WHAT YOU SHOULD DO:
Look in the material below for the line with "Enhanced TypeScript configuration" and the line with "- ✅ **Bundle", then set down exactly those two lines and all lines between, nothing more.

DATA:
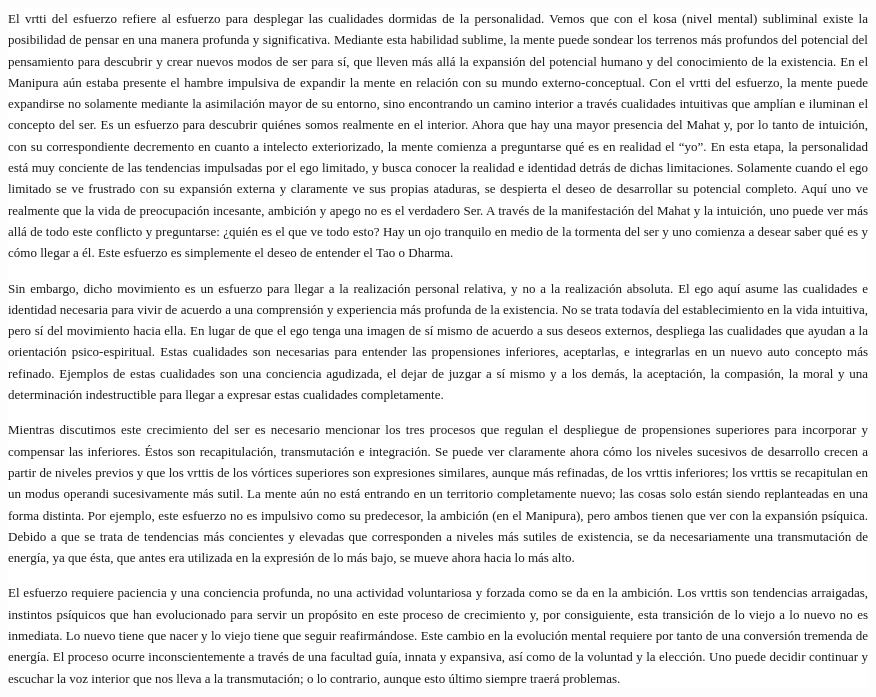 <p class="western" align="JUSTIFY"><span style="font-family: Ubuntu;"><span style="font-size: small;"> El vrtti del esfuerzo refiere al esfuerzo para desplegar las cualidades dormidas de la personalidad. Vemos que con el kosa (nivel mental) subliminal existe la posibilidad de pensar en una manera profunda y significativa. Mediante esta habilidad sublime, la mente puede sondear los terrenos más profundos del potencial del pensamiento para descubrir y crear nuevos modos de ser para sí, que lleven más allá la expansión del potencial humano y del conocimiento de la existencia. En el Manipura aún estaba presente el hambre impulsiva de expandir la mente en relación con su mundo externo-conceptual. Con el vrtti del esfuerzo, la mente puede expandirse no solamente mediante la asimilación mayor de su entorno, sino encontrando un camino interior a través cualidades intuitivas que amplían e iluminan el concepto del ser. Es un esfuerzo para descubrir quiénes somos realmente en el interior. Ahora que hay una mayor presencia del Mahat y, por lo tanto de intuición, con su correspondiente decremento en cuanto a intelecto exteriorizado, la mente comienza a preguntarse qué es en realidad el “yo”. En esta etapa, la personalidad está muy conciente de las tendencias impulsadas por el ego limitado, y busca conocer la realidad e identidad detrás de dichas limitaciones. Solamente cuando el ego limitado se ve frustrado con su expansión externa y claramente ve sus propias ataduras, se despierta el deseo de desarrollar su potencial completo. Aquí uno ve realmente que la vida de preocupación incesante, ambición y apego no es el verdadero Ser. A través de la manifestación del Mahat y la intuición, uno puede ver más allá de todo este conflicto y preguntarse: ¿quién es el que ve todo esto? Hay un ojo tranquilo en medio de la tormenta del ser y uno comienza a desear saber qué es y cómo llegar a él. Este esfuerzo es simplemente el deseo de entender el Tao o Dharma.</span></span></p>
<p class="western" align="JUSTIFY"><span style="font-family: Ubuntu;"><span style="font-size: small;"> Sin embargo, dicho movimiento es un esfuerzo para llegar a la realización personal relativa, y no a la realización absoluta. El ego aquí asume las cualidades e identidad necesaria para vivir de acuerdo a una comprensión y experiencia más profunda de la existencia. No se trata todavía del establecimiento en la vida intuitiva, pero sí del movimiento hacia ella. En lugar de que el ego tenga una imagen de sí mismo de acuerdo a sus deseos externos, despliega las cualidades que ayudan a la orientación psico-espiritual. Estas cualidades son necesarias para entender las propensiones inferiores, aceptarlas, e integrarlas en un nuevo auto concepto más refinado. Ejemplos de estas cualidades son una conciencia agudizada, el dejar de juzgar a sí mismo y a los demás, la aceptación, la compasión, la moral y una determinación indestructible para llegar a expresar estas cualidades completamente.</span></span></p>
<p class="western" align="JUSTIFY"><span style="font-family: Ubuntu;"><span style="font-size: small;"> Mientras discutimos este crecimiento del ser es necesario mencionar los tres procesos que regulan el despliegue de propensiones superiores para incorporar y compensar las inferiores. Éstos son recapitulación, transmutación e integración. Se puede ver claramente ahora cómo los niveles sucesivos de desarrollo crecen a partir de niveles previos y que los vrttis de los vórtices superiores son expresiones similares, aunque más refinadas, de los vrttis inferiores; los vrttis se recapitulan en un modus operandi sucesivamente más sutil. La mente aún no está entrando en un territorio completamente nuevo; las cosas solo están siendo replanteadas en una forma distinta. Por ejemplo, este esfuerzo no es impulsivo como su predecesor, la ambición (en el Manipura), pero ambos tienen que ver con la expansión psíquica. Debido a que se trata de tendencias más concientes y elevadas que corresponden a niveles más sutiles de existencia, se da necesariamente una transmutación de energía, ya que ésta, que antes era utilizada en la expresión de lo más bajo, se mueve ahora hacia lo más alto.</span></span></p>
<p class="western" align="JUSTIFY"><span style="font-family: Ubuntu;"><span style="font-size: small;">El esfuerzo requiere paciencia y una conciencia profunda, no una actividad voluntariosa y forzada como se da en la ambición. Los vrttis son tendencias arraigadas, instintos psíquicos que han evolucionado para servir un propósito en este proceso de crecimiento y, por consiguiente, esta transición de lo viejo a lo nuevo no es inmediata. Lo nuevo tiene que nacer y lo viejo tiene que seguir reafirmándose. Este cambio en la evolución mental requiere por tanto de una conversión tremenda de energía. El proceso ocurre inconscientemente a través de una facultad guía, innata y expansiva, así como de la voluntad y la elección. Uno puede decidir continuar y escuchar la voz interior que nos lleva a la transmutación; o lo contrario, aunque esto último siempre traerá problemas.</span></span></p>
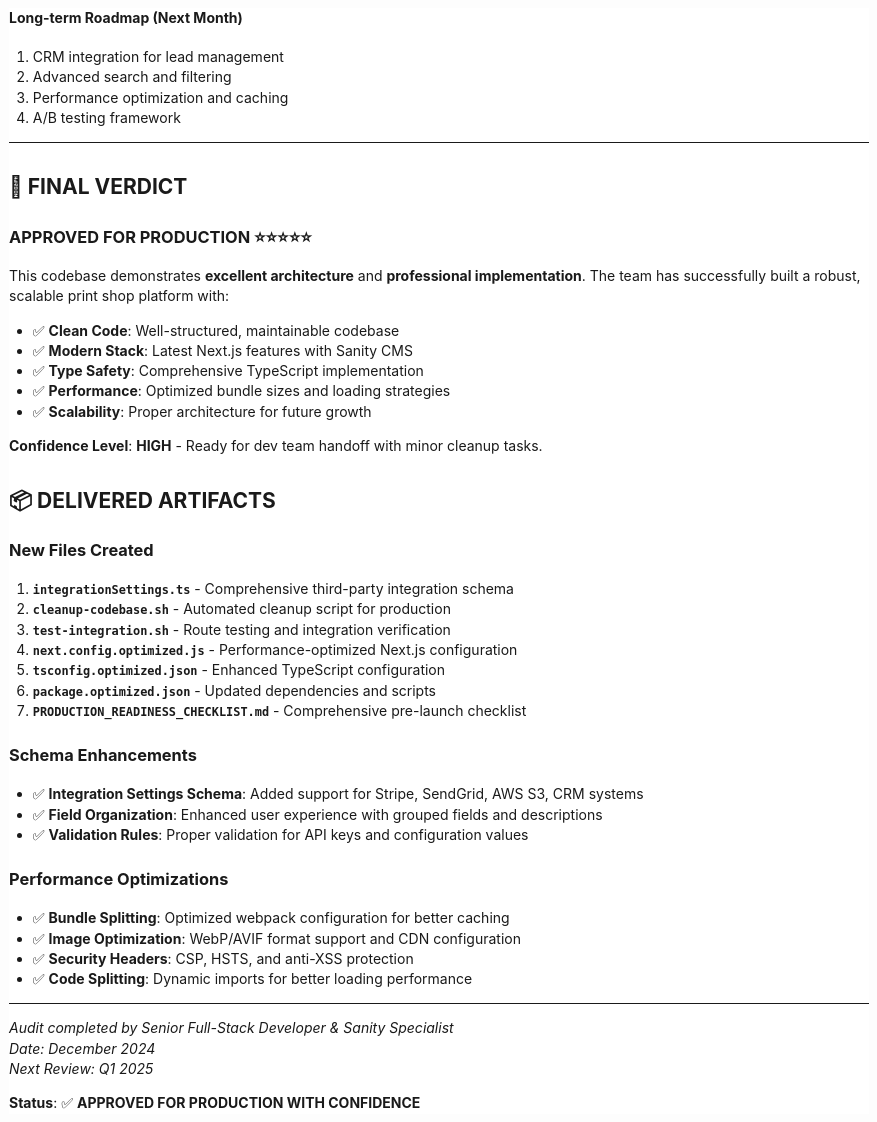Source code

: #### **Long-term Roadmap (Next Month)**

1. CRM integration for lead management
2. Advanced search and filtering
3. Performance optimization and caching
4. A/B testing framework

---

## 🎯 FINAL VERDICT

### **APPROVED FOR PRODUCTION** ⭐⭐⭐⭐⭐

This codebase demonstrates **excellent architecture** and **professional implementation**. The team has successfully built a robust, scalable print shop platform with:

- ✅ **Clean Code**: Well-structured, maintainable codebase
- ✅ **Modern Stack**: Latest Next.js features with Sanity CMS
- ✅ **Type Safety**: Comprehensive TypeScript implementation
- ✅ **Performance**: Optimized bundle sizes and loading strategies
- ✅ **Scalability**: Proper architecture for future growth

**Confidence Level**: **HIGH** - Ready for dev team handoff with minor cleanup tasks.

## 📦 DELIVERED ARTIFACTS

### **New Files Created**

1. **`integrationSettings.ts`** - Comprehensive third-party integration schema
2. **`cleanup-codebase.sh`** - Automated cleanup script for production
3. **`test-integration.sh`** - Route testing and integration verification
4. **`next.config.optimized.js`** - Performance-optimized Next.js configuration
5. **`tsconfig.optimized.json`** - Enhanced TypeScript configuration
6. **`package.optimized.json`** - Updated dependencies and scripts
7. **`PRODUCTION_READINESS_CHECKLIST.md`** - Comprehensive pre-launch checklist

### **Schema Enhancements**

- ✅ **Integration Settings Schema**: Added support for Stripe, SendGrid, AWS S3, CRM systems
- ✅ **Field Organization**: Enhanced user experience with grouped fields and descriptions
- ✅ **Validation Rules**: Proper validation for API keys and configuration values

### **Performance Optimizations**

- ✅ **Bundle Splitting**: Optimized webpack configuration for better caching
- ✅ **Image Optimization**: WebP/AVIF format support and CDN configuration
- ✅ **Security Headers**: CSP, HSTS, and anti-XSS protection
- ✅ **Code Splitting**: Dynamic imports for better loading performance

---

_Audit completed by Senior Full-Stack Developer & Sanity Specialist_  
_Date: December 2024_  
_Next Review: Q1 2025_

**Status**: ✅ **APPROVED FOR PRODUCTION WITH CONFIDENCE**
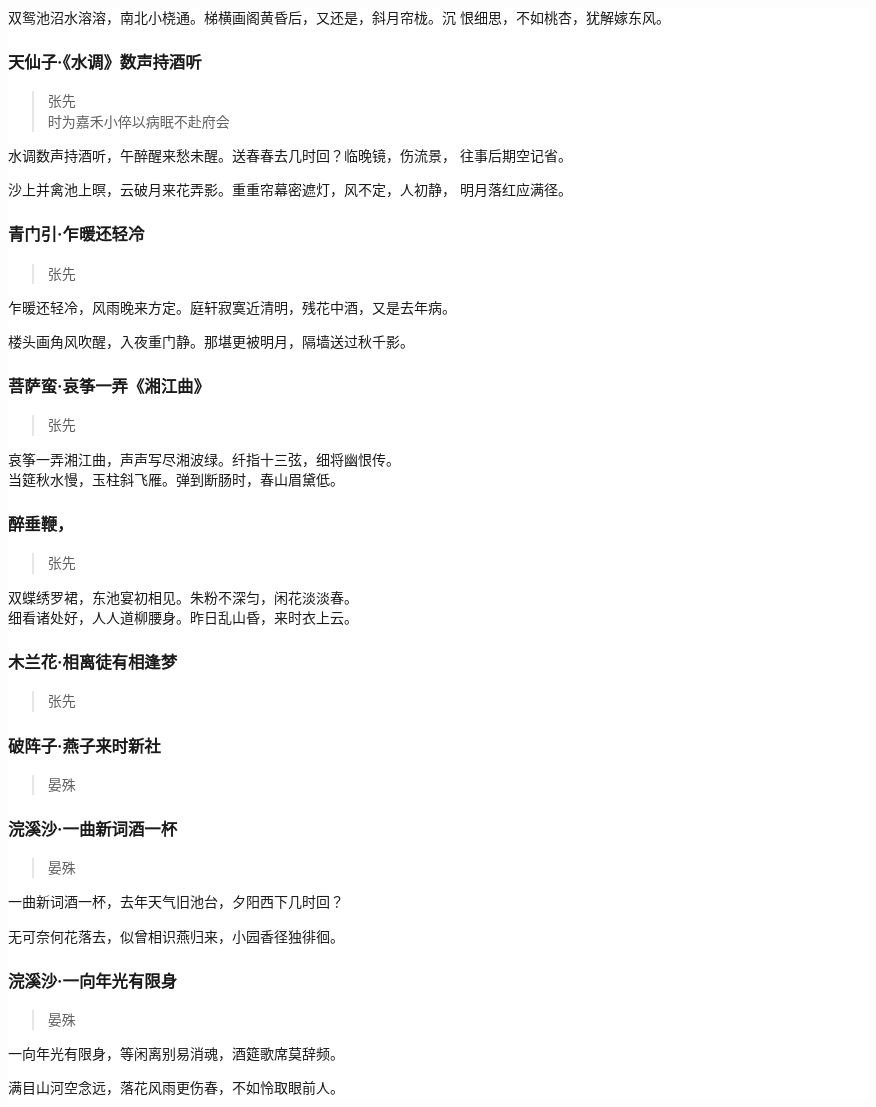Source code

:   双鸳池沼水溶溶，南北小桡通。梯横画阁黄昏后，又还是，斜月帘栊。沉
恨细思，不如桃杏，犹解嫁东风。          

### 天仙子·《水调》数声持酒听   
> 张先   
> 时为嘉禾小倅以病眠不赴府会 

  水调数声持酒听，午醉醒来愁未醒。送春春去几时回？临晚镜，伤流景，
往事后期空记省。                          
  
   沙上并禽池上暝，云破月来花弄影。重重帘幕密遮灯，风不定，人初静，
明月落红应满径。      

### 青门引·乍暖还轻冷   
> 张先

  乍暖还轻冷，风雨晚来方定。庭轩寂寞近清明，残花中酒，又是去年病。
  
   楼头画角风吹醒，入夜重门静。那堪更被明月，隔墙送过秋千影。    

### 菩萨蛮·哀筝一弄《湘江曲》   
> 张先

哀筝一弄湘江曲，声声写尽湘波绿。纤指十三弦，细将幽恨传。  
当筵秋水慢，玉柱斜飞雁。弹到断肠时，春山眉黛低。               

###  醉垂鞭，
> 张先
  
双蝶绣罗裙，东池宴初相见。朱粉不深匀，闲花淡淡春。  
细看诸处好，人人道柳腰身。昨日乱山昏，来时衣上云。          

### 木兰花·相离徒有相逢梦   
> 张先



### 破阵子·燕子来时新社   
> 晏殊



### 浣溪沙·一曲新词酒一杯   
> 晏殊

一曲新词酒一杯，去年天气旧池台，夕阳西下几时回？
  
无可奈何花落去，似曾相识燕归来，小园香径独徘徊。 

### 浣溪沙·一向年光有限身   
> 晏殊

一向年光有限身，等闲离别易消魂，酒筵歌席莫辞频。

满目山河空念远，落花风雨更伤春，不如怜取眼前人。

RESULT FOR THIS TASK:
5. **`tsconfig.optimized.json`** - Enhanced TypeScript configuration
6. **`package.optimized.json`** - Updated dependencies and scripts
7. **`PRODUCTION_READINESS_CHECKLIST.md`** - Comprehensive pre-launch checklist

### **Schema Enhancements**

- ✅ **Integration Settings Schema**: Added support for Stripe, SendGrid, AWS S3, CRM systems
- ✅ **Field Organization**: Enhanced user experience with grouped fields and descriptions
- ✅ **Validation Rules**: Proper validation for API keys and configuration values

### **Performance Optimizations**

- ✅ **Bundle Splitting**: Optimized webpack configuration for better caching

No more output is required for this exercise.